Comfort under a desk

It was October 2015. Each day felt like being in the eye of the storm. Court dates, witness stands, CPS visits, therapy, mummy duty, work, attorney calls/emails...work. Every aspect of my life allowed a true expression of the devastating emotions I was feeling...every aspect except work. At work I had to look like I had it all together, but what I actually felt was shame. Soon I got too ashamed to sit at my open cube. I felt like 'abused' and 'unwanted' sat glaringly on my forehead. With some luck, I found an empty office on an isolated floor. The ghostly floor gave me comfort but I still felt like a criminal at the gallows...like a phony. I had fooled the world with my dainty appearances - a far contrast to the 99 cents I felt my spouse had auctioned me off for.
There had to be somewhere else to hide.

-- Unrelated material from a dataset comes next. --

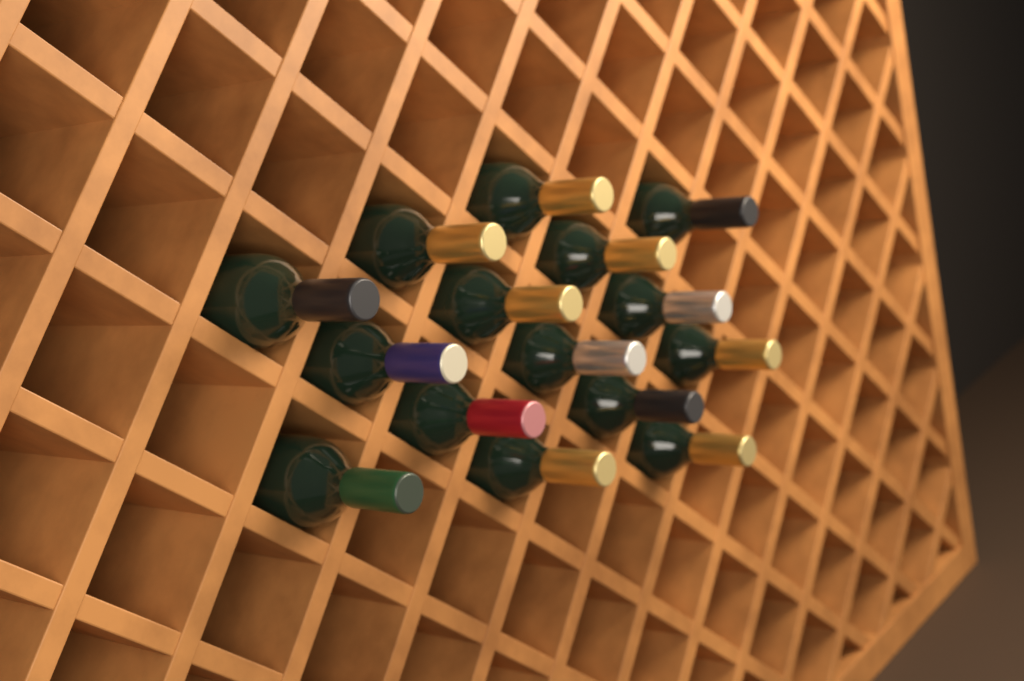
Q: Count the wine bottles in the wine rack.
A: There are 15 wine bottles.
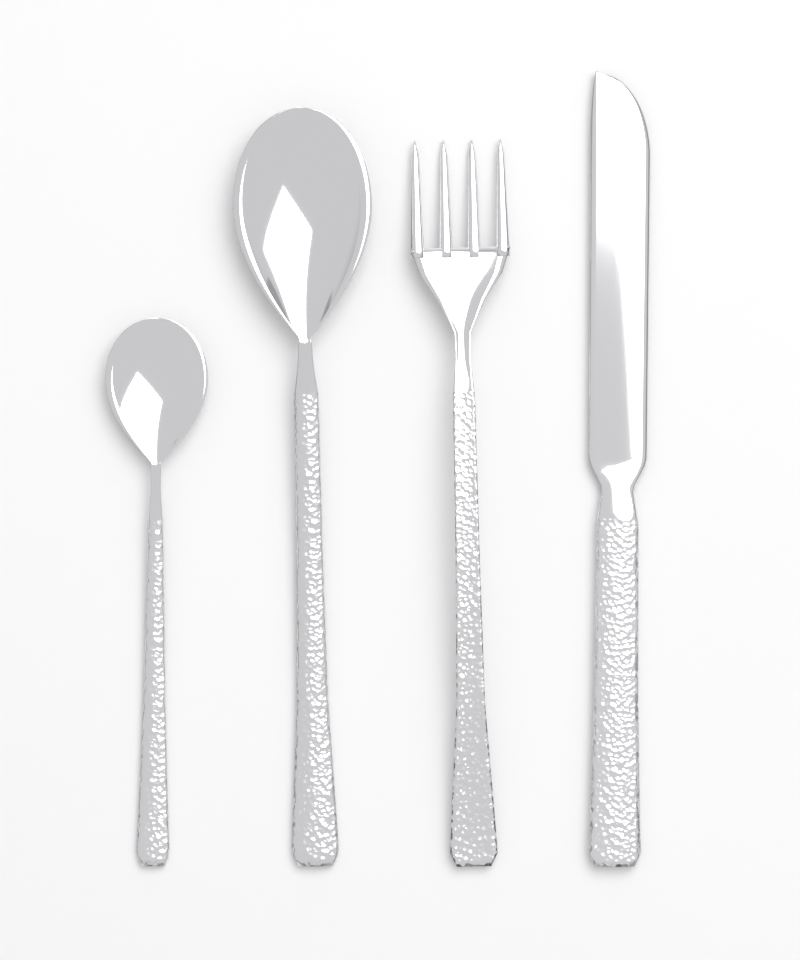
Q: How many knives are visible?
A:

To hide the shame I felt from the spousal abuse, rejection, the unremorseful post abuse encounters.  The empty/isolated floor was not enough.  In sheer exasperation, my shame crawled under the office desk...my body followed soon after.  Sigh...relief...I finally felt covered. Protected from what I felt were glaring, judging eyes, the loud voices from the quiet walls. There I worked uninterrupted as I had a deadline to meet. Shame's urges had been quenched momentarily...there...under the embrace of an office desk.